Matt Katz (born July 4, 1978) is an American journalist.

Career and works
Katz works for WNYC and New Jersey Public Radio, and has written for Politico, The New York Times, The Washington Post and The New Republic. He was previously a reporter at The Philadelphia Inquirer, the Courier-Post and the Daily Record.  He is known for his coverage of New Jersey Governor Chris Christie.  He ran The Christie Tracker for New Jersey Public Radio.

Katz was a member of a WNYC team that won a 2015 Peabody Award for its series on Governor Christie entitled, "Chris Christie, White House Ambitions and the Abuse of Power."  He won the Livingston Award for International Reporting for a series on reconstruction efforts in Afghanistan.

Katz is the author of American Governor: Chris Christie's Bridge to Redemption, a political profile of Chris Christie published on January 19, 2016 by Simon & Schuster.

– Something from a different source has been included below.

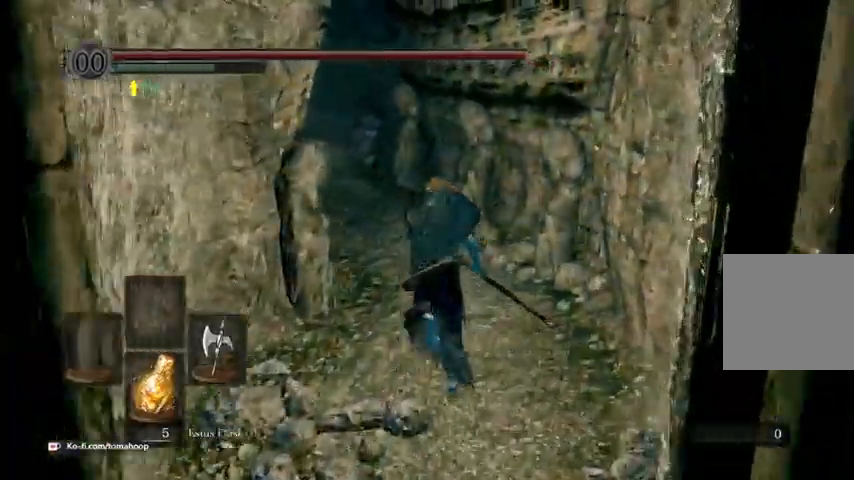
{"dt_ms": 500, "buttons": ["B"], "left_stick": "up", "right_stick": "center", "events": []}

Prior to becoming a political journalist, Katz was known as South Jersey's Carrie Bradshaw when he wrote a dating advice column.

He is Jewish and asserts that he suffered anti-semitic harassment as a result of reporting critically on U.S. presidential candidate Donald Trump.

Background and education
Katz is the son of Roberta and Richard Katz of Roslyn, New York. He married Deborah Anne Hurwitz in 2004.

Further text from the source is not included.